Lipstick and Laptop

by Cloe

Es ist merkwürdig. Das Thema Wettbewerber ist eine ganz heiße Sache hier in meinem Unternehmen. Natürlich lande auch ich beim Wettbewerber wie fast jeder, der geht. Das ist der Grund für die hohe Fluktuation in dieser Branche – gut ausgebildeten Mitarbeitern, die sich weiterentwickeln wollen, bekommen hier und da eben Angebote, die das Bedürfnis der Weiterentwicklung befriedigen und als Unternehmen selber wachsen wollen. Irgendwie ist es doch eine emotionale Sache geworden bei allen Beteiligten, zumindest spüre ich das. Doch wie oder warum man kündigt, es geht das Unternehmen doch eigentlich nichts an? Doch darum geht es wahrscheinlich nicht wirklich, es sind oberflächlich vorgeschobene Argumente.

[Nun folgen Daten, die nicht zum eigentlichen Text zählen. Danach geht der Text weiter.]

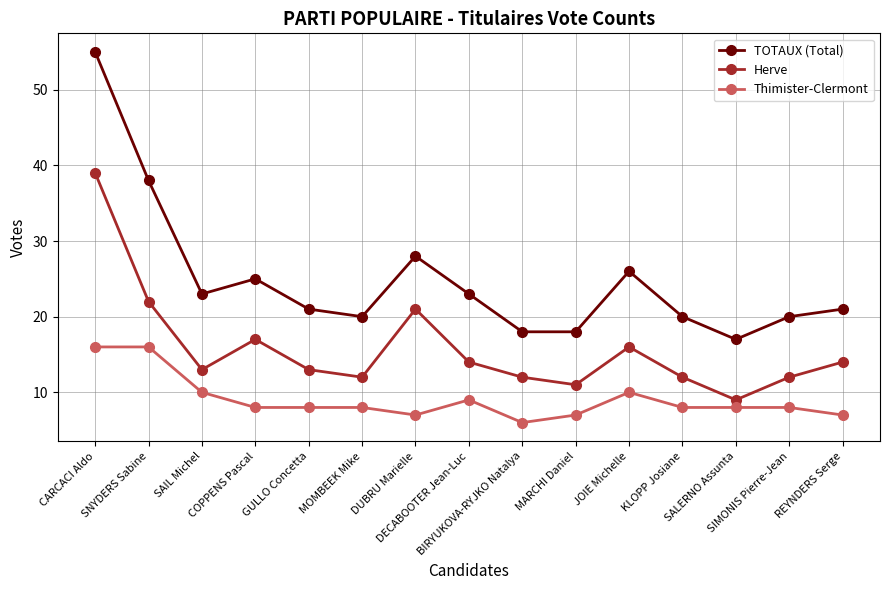

True or false: TOTAUX (Total) and Herve intersect in this chart.

False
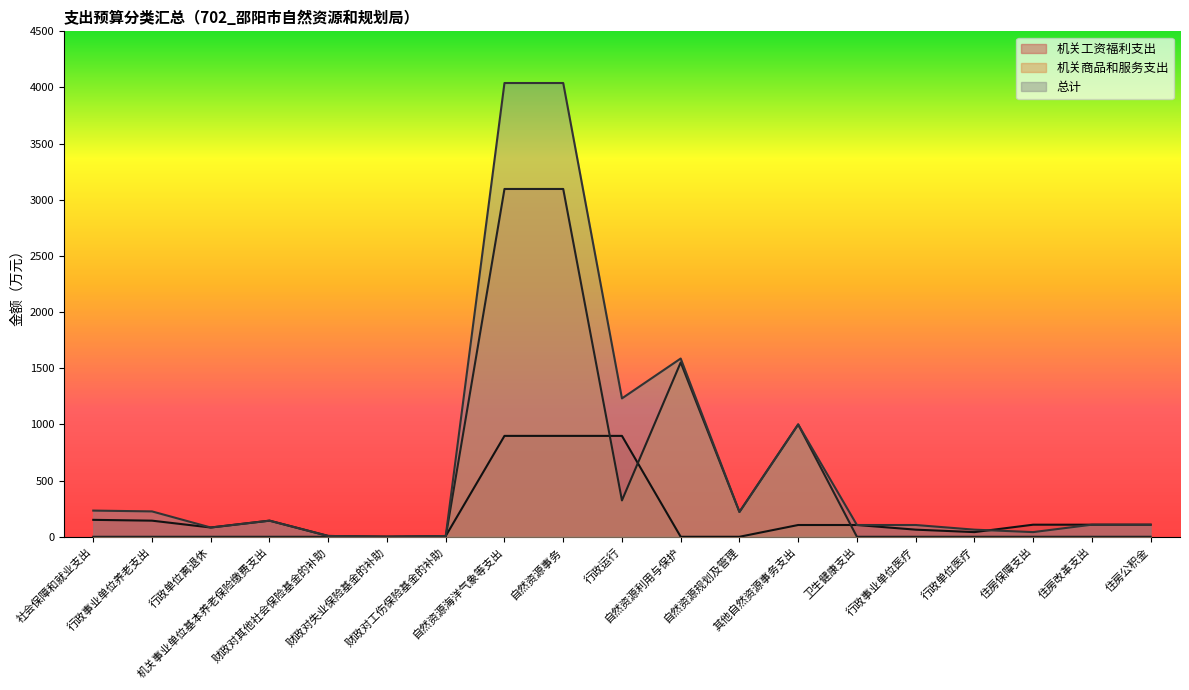

What is the label of the 19th point from the left?

住房公积金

Denn: ich höre wie in der die IT und Personalabteilung gearbeitet wird. Gerüchte werden an mich herangetragen mich freizustellen. Das macht mich nervös, da ich damit nicht rechne, für meine Position eher unüblich. Meinen Mitarbeitern gegenüber wollte ich noch nichts sagen, muss den Schritt selber erst mal verkraften. Zu viele Fragen würden aufkommen und es sind noch einige Fragen ungeklärt, wann z.B. mein letzter Arbeitstag sein würde. Hört sich alles ziemlich wild an. Ist es gefühlt auch. Unternehmen sind manchmal schrecklich. Und ich wahrscheinlich im Umgang auch, mache mir einen zu großen Kopf. Wir sind eben ein ganz großer Krabbenkorb. Und im Krabbenkorb geht jetzt einer, das ist für alle Beteiligten betreffend und bewegend.

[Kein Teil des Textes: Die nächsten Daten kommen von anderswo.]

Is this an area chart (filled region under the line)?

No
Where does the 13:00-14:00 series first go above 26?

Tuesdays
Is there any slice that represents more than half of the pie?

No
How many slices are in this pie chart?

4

So rational und sachlich sich im Unternehmen verhalten wird, hier findet eine Trennung statt und das bewegt nun mal. In manchen Momenten fühlt es sich wie ein Staatsverbrechen an und in manch anderen Momenten muss ich an die gleichgültigen Worte eines alten Chefs von mir denken, der trocken dazu nur zu sagen hatte:  „Reisende sollte man nicht aufhalten“.